THE TASK → A precise repetition of every line below is the required answer.

INFORMATION PROVIDED →
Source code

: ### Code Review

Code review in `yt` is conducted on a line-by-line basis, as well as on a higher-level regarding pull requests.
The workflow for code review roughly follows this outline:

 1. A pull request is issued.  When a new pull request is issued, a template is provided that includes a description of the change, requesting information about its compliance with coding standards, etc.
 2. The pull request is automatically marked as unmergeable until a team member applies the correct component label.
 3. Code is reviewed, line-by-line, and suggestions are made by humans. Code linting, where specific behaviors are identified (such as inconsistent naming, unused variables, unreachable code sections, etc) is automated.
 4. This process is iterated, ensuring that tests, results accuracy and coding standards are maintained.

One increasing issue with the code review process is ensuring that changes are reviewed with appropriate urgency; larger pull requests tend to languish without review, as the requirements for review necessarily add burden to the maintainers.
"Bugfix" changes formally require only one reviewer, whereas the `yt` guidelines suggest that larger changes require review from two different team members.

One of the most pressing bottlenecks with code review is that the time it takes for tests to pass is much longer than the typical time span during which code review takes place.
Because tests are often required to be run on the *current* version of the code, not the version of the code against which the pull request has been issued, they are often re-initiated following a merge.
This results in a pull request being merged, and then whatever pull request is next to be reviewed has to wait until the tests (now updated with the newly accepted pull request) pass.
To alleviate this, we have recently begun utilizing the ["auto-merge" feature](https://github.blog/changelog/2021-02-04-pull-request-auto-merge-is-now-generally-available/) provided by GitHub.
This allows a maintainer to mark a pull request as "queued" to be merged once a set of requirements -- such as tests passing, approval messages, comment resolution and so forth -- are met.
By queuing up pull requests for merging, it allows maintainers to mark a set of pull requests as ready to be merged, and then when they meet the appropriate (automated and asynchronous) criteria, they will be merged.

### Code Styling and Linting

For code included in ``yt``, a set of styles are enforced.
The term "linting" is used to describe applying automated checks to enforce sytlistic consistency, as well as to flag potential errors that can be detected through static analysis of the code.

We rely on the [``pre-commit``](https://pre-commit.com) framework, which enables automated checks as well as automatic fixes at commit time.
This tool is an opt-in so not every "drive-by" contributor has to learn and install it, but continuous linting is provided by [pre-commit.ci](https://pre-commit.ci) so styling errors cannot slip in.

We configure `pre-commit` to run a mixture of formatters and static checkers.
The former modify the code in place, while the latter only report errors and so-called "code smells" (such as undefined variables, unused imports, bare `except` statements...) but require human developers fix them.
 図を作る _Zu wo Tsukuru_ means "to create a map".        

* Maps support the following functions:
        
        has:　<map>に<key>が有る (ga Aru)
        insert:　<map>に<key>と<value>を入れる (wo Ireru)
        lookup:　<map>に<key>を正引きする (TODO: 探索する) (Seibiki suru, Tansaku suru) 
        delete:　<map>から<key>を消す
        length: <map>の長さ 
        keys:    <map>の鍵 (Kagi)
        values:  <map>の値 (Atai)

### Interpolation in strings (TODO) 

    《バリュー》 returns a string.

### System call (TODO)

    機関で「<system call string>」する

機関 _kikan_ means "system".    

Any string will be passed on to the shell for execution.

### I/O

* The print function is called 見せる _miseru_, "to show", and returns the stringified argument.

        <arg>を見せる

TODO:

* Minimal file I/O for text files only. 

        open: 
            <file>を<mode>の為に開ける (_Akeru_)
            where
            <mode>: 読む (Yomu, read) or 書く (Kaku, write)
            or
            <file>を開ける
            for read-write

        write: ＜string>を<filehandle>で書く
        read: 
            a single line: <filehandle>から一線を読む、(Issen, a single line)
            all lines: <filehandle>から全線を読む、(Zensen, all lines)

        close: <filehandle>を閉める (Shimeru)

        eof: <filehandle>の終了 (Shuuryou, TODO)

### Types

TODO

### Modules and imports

TASK RESULT →
Source code

: ### Code Review

Code review in `yt` is conducted on a line-by-line basis, as well as on a higher-level regarding pull requests.
The workflow for code review roughly follows this outline:

 1. A pull request is issued.  When a new pull request is issued, a template is provided that includes a description of the change, requesting information about its compliance with coding standards, etc.
 2. The pull request is automatically marked as unmergeable until a team member applies the correct component label.
 3. Code is reviewed, line-by-line, and suggestions are made by humans. Code linting, where specific behaviors are identified (such as inconsistent naming, unused variables, unreachable code sections, etc) is automated.
 4. This process is iterated, ensuring that tests, results accuracy and coding standards are maintained.

One increasing issue with the code review process is ensuring that changes are reviewed with appropriate urgency; larger pull requests tend to languish without review, as the requirements for review necessarily add burden to the maintainers.
"Bugfix" changes formally require only one reviewer, whereas the `yt` guidelines suggest that larger changes require review from two different team members.

One of the most pressing bottlenecks with code review is that the time it takes for tests to pass is much longer than the typical time span during which code review takes place.
Because tests are often required to be run on the *current* version of the code, not the version of the code against which the pull request has been issued, they are often re-initiated following a merge.
This results in a pull request being merged, and then whatever pull request is next to be reviewed has to wait until the tests (now updated with the newly accepted pull request) pass.
To alleviate this, we have recently begun utilizing the ["auto-merge" feature](https://github.blog/changelog/2021-02-04-pull-request-auto-merge-is-now-generally-available/) provided by GitHub.
This allows a maintainer to mark a pull request as "queued" to be merged once a set of requirements -- such as tests passing, approval messages, comment resolution and so forth -- are met.
By queuing up pull requests for merging, it allows maintainers to mark a set of pull requests as ready to be merged, and then when they meet the appropriate (automated and asynchronous) criteria, they will be merged.

### Code Styling and Linting

For code included in ``yt``, a set of styles are enforced.
The term "linting" is used to describe applying automated checks to enforce sytlistic consistency, as well as to flag potential errors that can be detected through static analysis of the code.

We rely on the [``pre-commit``](https://pre-commit.com) framework, which enables automated checks as well as automatic fixes at commit time.
This tool is an opt-in so not every "drive-by" contributor has to learn and install it, but continuous linting is provided by [pre-commit.ci](https://pre-commit.ci) so styling errors cannot slip in.

We configure `pre-commit` to run a mixture of formatters and static checkers.
The former modify the code in place, while the latter only report errors and so-called "code smells" (such as undefined variables, unused imports, bare `except` statements...) but require human developers fix them.
 図を作る _Zu wo Tsukuru_ means "to create a map".        

* Maps support the following functions:
        
        has:　<map>に<key>が有る (ga Aru)
        insert:　<map>に<key>と<value>を入れる (wo Ireru)
        lookup:　<map>に<key>を正引きする (TODO: 探索する) (Seibiki suru, Tansaku suru) 
        delete:　<map>から<key>を消す
        length: <map>の長さ 
        keys:    <map>の鍵 (Kagi)
        values:  <map>の値 (Atai)

### Interpolation in strings (TODO) 

    《バリュー》 returns a string.

### System call (TODO)

    機関で「<system call string>」する

機関 _kikan_ means "system".    

Any string will be passed on to the shell for execution.

### I/O

* The print function is called 見せる _miseru_, "to show", and returns the stringified argument.

        <arg>を見せる

TODO:

* Minimal file I/O for text files only. 

        open: 
            <file>を<mode>の為に開ける (_Akeru_)
            where
            <mode>: 読む (Yomu, read) or 書く (Kaku, write)
            or
            <file>を開ける
            for read-write

        write: ＜string>を<filehandle>で書く
        read: 
            a single line: <filehandle>から一線を読む、(Issen, a single line)
            all lines: <filehandle>から全線を読む、(Zensen, all lines)

        close: <filehandle>を閉める (Shimeru)

        eof: <filehandle>の終了 (Shuuryou, TODO)

### Types

TODO

### Modules and imports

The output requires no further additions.